The MiG-21 was a radical new design when compared to the previous incarnations in the form of the MiG-15, MiG-17 and MiG-19 – all detailed elsewhere on this site. The MiG-21 did away with the highly identifiable large rudder tail assemblies and featured a more subtle, traditional look, with the elevators mounted on the fuselage itself. Like other designs before it, the MiG-21 was of a mid-monoplane design, but the breakthrough lay in the use of a delta-wing layout as opposed to the previous high-level use of the swept-back wing. Like previous designs, the system was built around the powerplant, forcing air through a front nose-mounted intake, with jettisoned exhaust gases at rear.
The MiG-21 could be fielded as a single-seat or two-seat fighter and fighter-bomber.
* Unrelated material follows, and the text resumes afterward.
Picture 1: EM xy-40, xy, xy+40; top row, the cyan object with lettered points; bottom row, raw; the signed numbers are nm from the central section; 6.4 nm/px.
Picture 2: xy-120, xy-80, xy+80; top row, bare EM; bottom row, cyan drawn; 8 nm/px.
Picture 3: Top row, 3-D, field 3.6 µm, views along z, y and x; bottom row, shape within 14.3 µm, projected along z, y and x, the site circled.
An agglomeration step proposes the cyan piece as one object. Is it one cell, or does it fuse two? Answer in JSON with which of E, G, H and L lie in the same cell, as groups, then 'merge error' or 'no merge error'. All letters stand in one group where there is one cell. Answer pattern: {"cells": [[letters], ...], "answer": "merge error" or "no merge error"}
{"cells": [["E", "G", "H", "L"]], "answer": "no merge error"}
The delta-wing design increased armament carrying capabilities from earlier models to five hardpoints, including a centerline fuselage area. The tube like airframe was robust, easy to maintain and allowed the MiG-21 Fishbed the capability of maneuverability at any speed. The four remaining hardpoints could be fitted with an array of air-to-air and air-to-ground weaponry in the form of missiles, rockets and drop bombs.
With the use of afterburning, the MiG-21 was capable of sustaining Mach 2. The major drawback was in the consumption of fuel, forcing the centerline to almost always have to carry a droptank to keep the range of the Fishbed system respectable. The overall low cost of the system endeared itself to developing nations the world over, as evident by the sheer list of customers that employed – and continue to employ – the Fishbed as a viable frontline fighter.
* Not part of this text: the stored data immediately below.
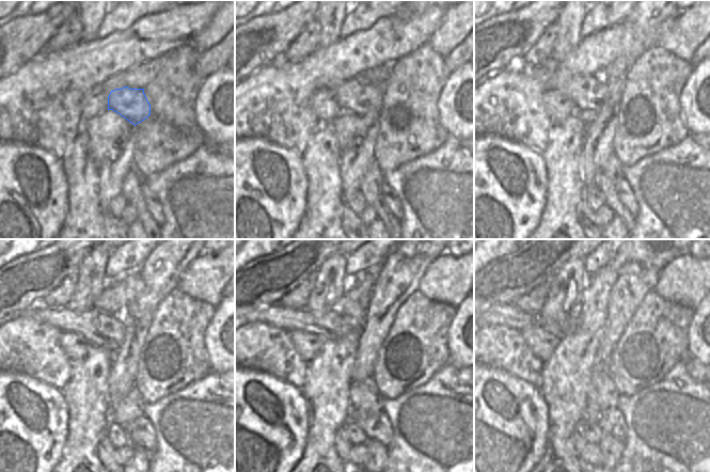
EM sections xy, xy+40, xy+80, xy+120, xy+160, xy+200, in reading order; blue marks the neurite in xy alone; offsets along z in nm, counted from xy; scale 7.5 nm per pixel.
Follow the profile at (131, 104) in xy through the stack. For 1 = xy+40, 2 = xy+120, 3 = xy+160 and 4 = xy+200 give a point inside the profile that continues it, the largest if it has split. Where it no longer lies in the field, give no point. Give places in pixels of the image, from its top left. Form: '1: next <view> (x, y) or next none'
1: next xy+40 (352, 96)
2: next xy+120 (105, 331)
3: next xy+160 (332, 325)
4: next xy+200 (508, 315)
The United States military came face-to-face with the lethal adversary in the Vietnam War, where MiG-21’s often held their own against F-4 Phantom II’s. Though faster and larger, the F-4 Phantom II’s were not as maneuverable as the Soviet-produced counterpart, which could prove very detrimental in a close-knit dogfight. The absence of internal cannon on American planes was also a detriment.
The MiG-21 not only saw combat action in the Vietnam War but also in the Middle East at the hands of many Soviet-supported allies. The Arab-Israeli war of the 1970’s saw the MiG-21 fielded in good numbers and proved quite the system in capable hands.
Production of the MiG-21 stemmed from the Soviet Union into frontline countries throughout Europe. China also manufactured original and, later, their own versions of the successful system. In the end, this type of global reach would see the MiG-21 Fishbed weapons platform operating in a multitude of variants and undertaking a multitude of roles for over half a century.